Personal loans are available through many different types of UK lenders - the most obvious and most frequently used are banks and building societies.
The lump sum that you receive can usually be used for any purpose, although the application form may still require you to give information about the intended use. The majority of personal loans are used to pay for luxuries like cars, weddings and holidays, or for home improvements like extensions or conservatories. Despite this, a growing number of applicants are taking out loans to pay off existing debt; this type of loan is known as a debt consolidation loan.
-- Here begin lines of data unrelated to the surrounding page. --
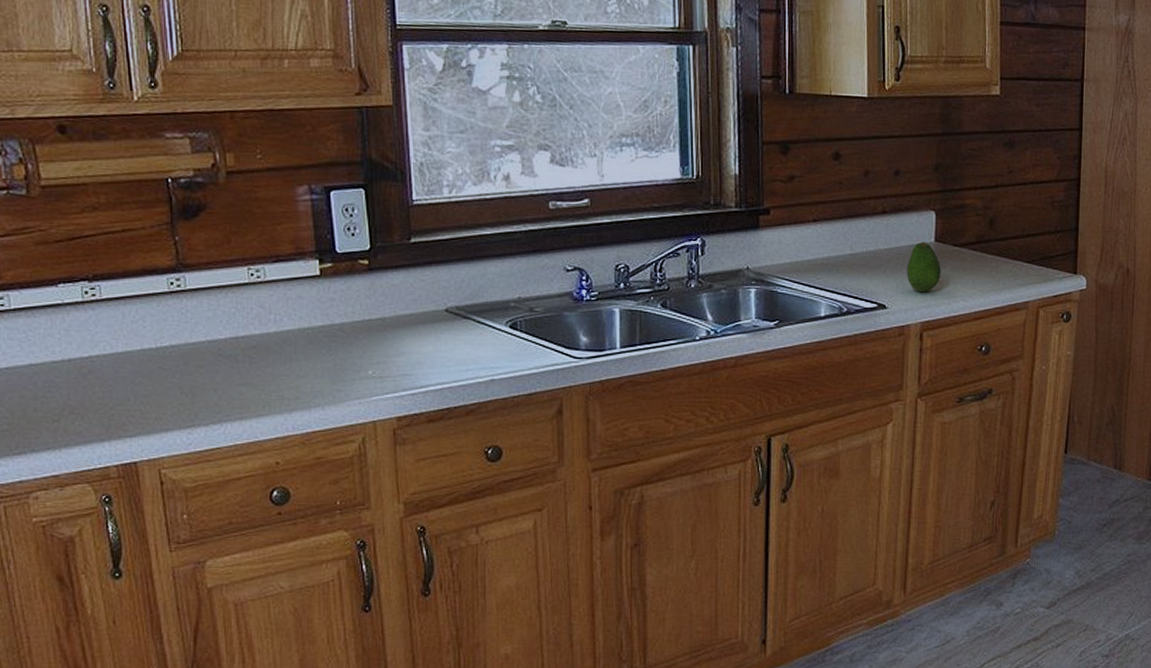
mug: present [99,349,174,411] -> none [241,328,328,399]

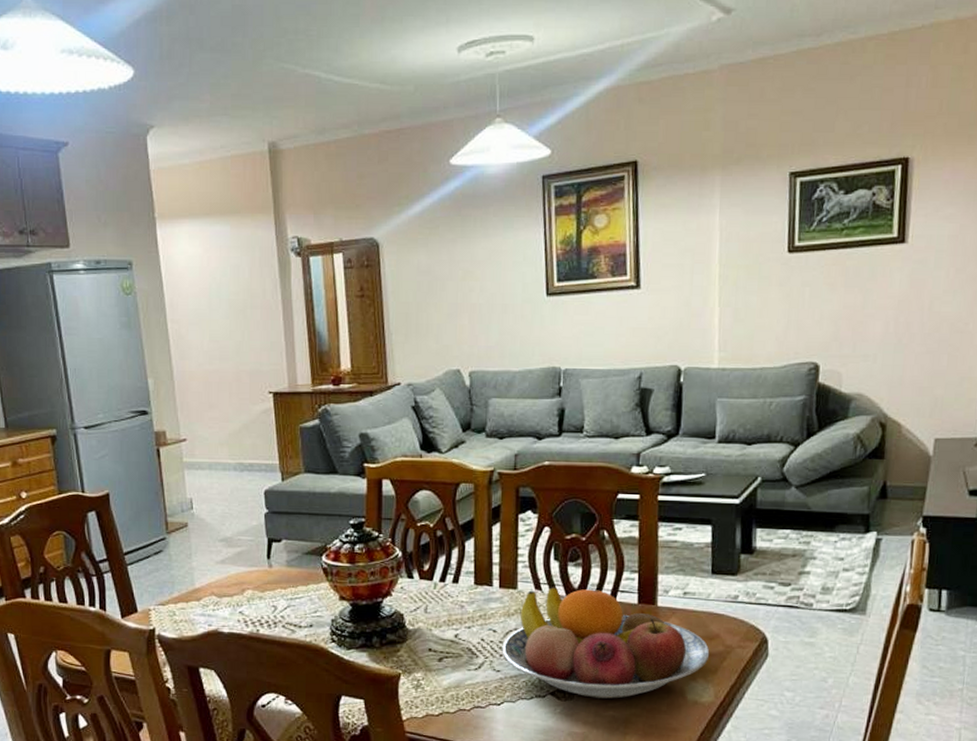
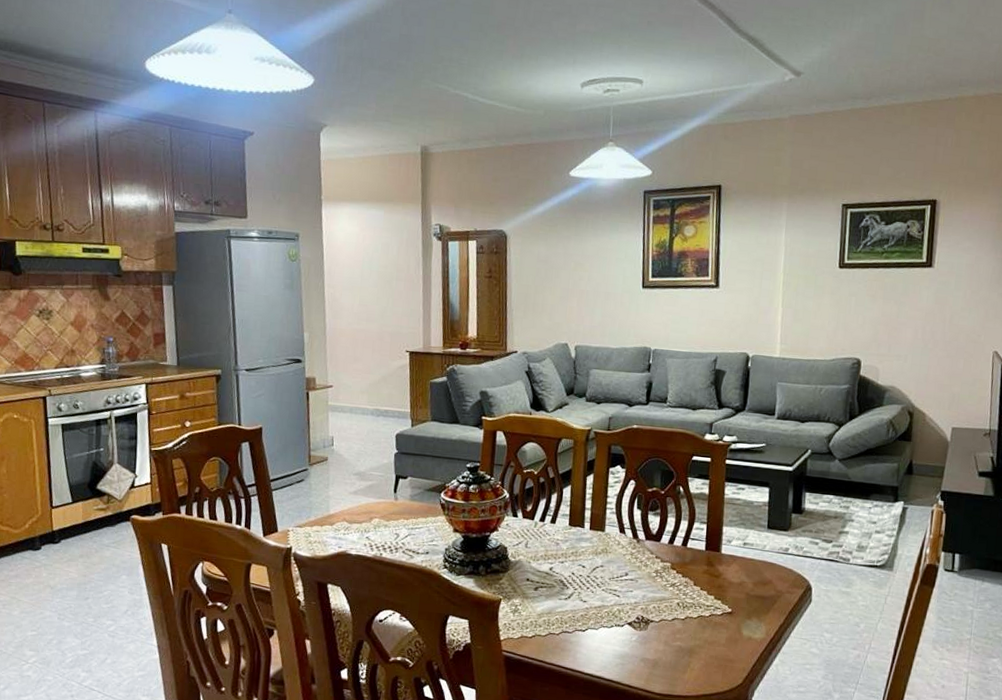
fruit bowl: present [502,587,710,699] -> none [589,532,764,631]

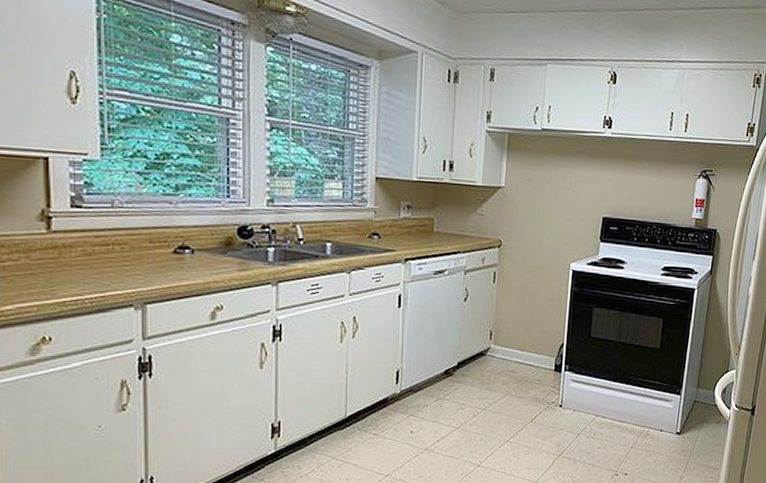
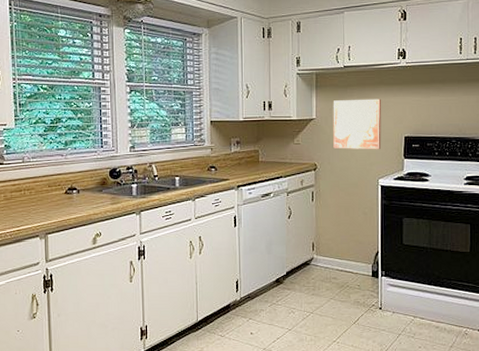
wall art: none [522,168,582,230] -> present [333,98,382,150]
The money you borrow plus the accumulated interest is more often than not paid back on a monthly basis, over an agreed period of time. The amount of interest is known as APR (Annual Percentage Rate), which indicates how much extra you will be charged each year in addition to the amount you have borrowed. All lenders are obliged by law to declare the level of interest that is charged to borrowers, so comparing different rates has become fairly straightforward. However, always make sure you are comparing like for like. For example, some companies will charge an additional fee for extras like credit insurance, so may at first appear to be less expensive that you first thought.
Because interest rates can vary to a great extent, you'll need to do your homework if you want to find the lowest rate available to save you money. However, if you have had problems repaying loans or other types of credit in the past, you may find that the companies offering the best rates simply aren't interested in lending to you. This is because some companies only offer loans to applicants with a good credit history on their credit report, as they are more likely to repay on time and therefore pose less of a risk to the lender.
If you do have a poor credit history, you should still be able to find some excellent deals, but you might just have to shop around a bit more before you find the one that is right for you.